Quand les ânes de la colline sont devenus barbus

Par Apollinee

Le titre est déroutant, le roman, poignant: saisissante découverte de lecture, de sensations, d'atmosphère.

Inspirée de faits réels, la narration épouse le destin de Jack, enfant de Kaboul, groupie  de Jackie Kennedy, vendeur hors pair d'oeufs en étoiles ...

"Et puis la vie a basculé. La mienne. Celle de Bintou, de Asma, celle de Zahid et de Bilkis. J'allais avoir vingt ans. C'était deux jours avant mon anniversaire."

Famille éclatée, destin bousculé, double et...trouble, le narrateur/héros se voit propulser à Bruxelles, au coeur d'une église, parmi des grévistes de la faim et proposer un contrat, pour le moins,... singulier.

Avec en filigranes, la pratique afghane (mais aussi pakistanaise) des bacha posh -  je ne vous donne à dessein  d'autre précision - le spectre terrifiant de la répression barbue, le récit prend aussi un tour documentaire.

"Le destin prend parfois des formes étranges, se dit Jack. Cet après-midi-là, il avait un visage, un regard et un prénom."

Riche de surprises, d'émotions et  de rebondissements, passant allègrement de la première à la troisième personne, la narration révèle une vraie maîtrise d'écriture pour ce primoromancier encore inconnu au régiment des écrivains. Gageons qu'il n'en restera pas là.

Découvert par la maison d'édition belge  Diagonale, qui a pour vocation de sélectionner " des premiers romans de qualité" John Henry satisfait magistralement cette ambition...

Une lecture conseillée.

Apolline Elter

Quand les ânes de la colline sont devenus barbus, John Henry, roman, Ed. Diagonale, mars 2015, 196 pp

Billet de faveur

 

AE : S’il évoque- forcément-  l’atmosphère des merveilleux Cerfs-volants de Kaboul (Kaled Hosseini, 2003- Ed. Belfond, 2007, pour la traduction française), votre roman s’inspire de faits vécus, notamment cette grève de la faim opérée par une trentaine de demandeurs d’asile afghans, fin 2013. Pouvez-vous  nous préciser la genèse de votre écriture, les rencontres qui l’ont motivée :

John Henry :  Le roman a été inspiré par un documentaire dont Jack était un des personnages principaux. C’était un documentaire autour des basha posh. Tout est parti de là. C’était le déclencheur. L’histoire avait un début et un personnage principal, à Kaboul. Ensuite j’ai fouillé mon carnet de notes – des notes que je prends sans savoir très bien si je les utiliserai ou comment – et j’ai retrouvé des informations sur le mode de vie des sans-papiers à Bruxelles, sur leur logement, leur travail, la grève de la faim. J’inclus autant que je peux l’histoire dans la vie et aussi dans l’actualité. Ces personnages font partie de la vie, de nos vies, ils partagent le même univers, on partage la même actualité. Ce qui m’inspire et m’intéresse c’est la réalité du monde – un peu comme Laurent Gaudé je suppose. J’ai d’ailleurs une formation de journaliste.

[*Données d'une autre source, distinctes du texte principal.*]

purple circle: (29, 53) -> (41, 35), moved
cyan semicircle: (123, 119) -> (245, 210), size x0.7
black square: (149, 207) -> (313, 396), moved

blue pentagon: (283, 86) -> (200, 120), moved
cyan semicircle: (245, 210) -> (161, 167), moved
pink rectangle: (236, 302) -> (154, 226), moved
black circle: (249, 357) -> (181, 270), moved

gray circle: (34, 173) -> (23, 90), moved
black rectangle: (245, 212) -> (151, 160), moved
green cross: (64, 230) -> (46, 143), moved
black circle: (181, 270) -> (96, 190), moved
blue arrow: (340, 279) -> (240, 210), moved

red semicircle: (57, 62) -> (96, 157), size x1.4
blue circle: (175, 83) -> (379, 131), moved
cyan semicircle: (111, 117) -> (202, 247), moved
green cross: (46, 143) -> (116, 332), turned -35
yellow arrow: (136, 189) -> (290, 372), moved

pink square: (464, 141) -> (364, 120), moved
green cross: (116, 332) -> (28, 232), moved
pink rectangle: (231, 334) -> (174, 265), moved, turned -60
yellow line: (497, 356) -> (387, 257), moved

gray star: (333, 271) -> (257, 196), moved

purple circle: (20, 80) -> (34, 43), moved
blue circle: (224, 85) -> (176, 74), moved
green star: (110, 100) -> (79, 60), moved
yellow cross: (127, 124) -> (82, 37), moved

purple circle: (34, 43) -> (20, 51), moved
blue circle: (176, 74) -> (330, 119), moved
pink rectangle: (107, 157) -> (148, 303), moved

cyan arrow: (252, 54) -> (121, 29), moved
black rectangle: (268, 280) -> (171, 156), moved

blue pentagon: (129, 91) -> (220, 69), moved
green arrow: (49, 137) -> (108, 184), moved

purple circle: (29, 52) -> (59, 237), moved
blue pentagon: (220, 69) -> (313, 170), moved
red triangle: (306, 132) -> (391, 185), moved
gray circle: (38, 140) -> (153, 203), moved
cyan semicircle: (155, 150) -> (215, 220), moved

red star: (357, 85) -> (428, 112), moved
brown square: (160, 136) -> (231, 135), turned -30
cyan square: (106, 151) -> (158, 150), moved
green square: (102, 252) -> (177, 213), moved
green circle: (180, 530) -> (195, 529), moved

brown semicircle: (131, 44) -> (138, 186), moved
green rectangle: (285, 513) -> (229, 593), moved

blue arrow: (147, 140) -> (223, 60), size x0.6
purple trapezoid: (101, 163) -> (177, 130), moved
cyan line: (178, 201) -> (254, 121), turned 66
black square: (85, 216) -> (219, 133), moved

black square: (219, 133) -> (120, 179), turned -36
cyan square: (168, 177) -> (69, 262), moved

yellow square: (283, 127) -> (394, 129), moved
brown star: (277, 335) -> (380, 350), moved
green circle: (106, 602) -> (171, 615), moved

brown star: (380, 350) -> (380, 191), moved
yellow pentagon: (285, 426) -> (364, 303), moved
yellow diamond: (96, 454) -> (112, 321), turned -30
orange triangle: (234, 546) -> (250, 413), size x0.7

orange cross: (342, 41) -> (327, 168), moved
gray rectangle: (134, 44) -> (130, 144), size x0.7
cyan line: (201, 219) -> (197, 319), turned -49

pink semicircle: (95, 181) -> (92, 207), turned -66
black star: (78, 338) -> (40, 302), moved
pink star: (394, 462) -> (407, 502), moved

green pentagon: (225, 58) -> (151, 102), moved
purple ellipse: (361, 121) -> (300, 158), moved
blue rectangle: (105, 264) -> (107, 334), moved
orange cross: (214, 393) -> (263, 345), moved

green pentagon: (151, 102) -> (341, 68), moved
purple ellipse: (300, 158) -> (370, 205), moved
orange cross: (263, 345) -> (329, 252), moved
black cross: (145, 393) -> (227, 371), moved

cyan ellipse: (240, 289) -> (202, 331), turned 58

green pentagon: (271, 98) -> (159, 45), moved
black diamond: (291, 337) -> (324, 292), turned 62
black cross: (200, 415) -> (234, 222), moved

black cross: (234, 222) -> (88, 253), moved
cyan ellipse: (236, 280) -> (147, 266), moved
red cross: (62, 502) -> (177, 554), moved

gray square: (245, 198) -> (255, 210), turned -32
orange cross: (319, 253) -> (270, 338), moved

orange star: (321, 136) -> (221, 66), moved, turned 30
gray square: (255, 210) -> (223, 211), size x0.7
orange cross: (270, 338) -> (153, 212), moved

L’Orient m’a toujours fasciné (et me fascine encore plus depuis que je suis marié à une Turque d’Istanbul), les décors, les odeurs, la vie quotidienne, les bruits, les odeurs, les couleurs. Je pense qu’on peut s’asseoir au milieu de la rue, observer et écrire un roman aussitôt. Et j’ai voyagé pour écrire ce roman (mais pas aussi loin à l’Est) : après avoir construit l’ossature du roman en quelques semaines, sur base de toutes ces notes et de toutes les informations du carnet, j’ai écrit le manuscrit en un mois, à Rome, grâce à une bourse, de l’autre côté de la piazza del Popolo, près de la Villa Borghese.

C’est tout cela, je pense, qui a été la genèse de ce roman.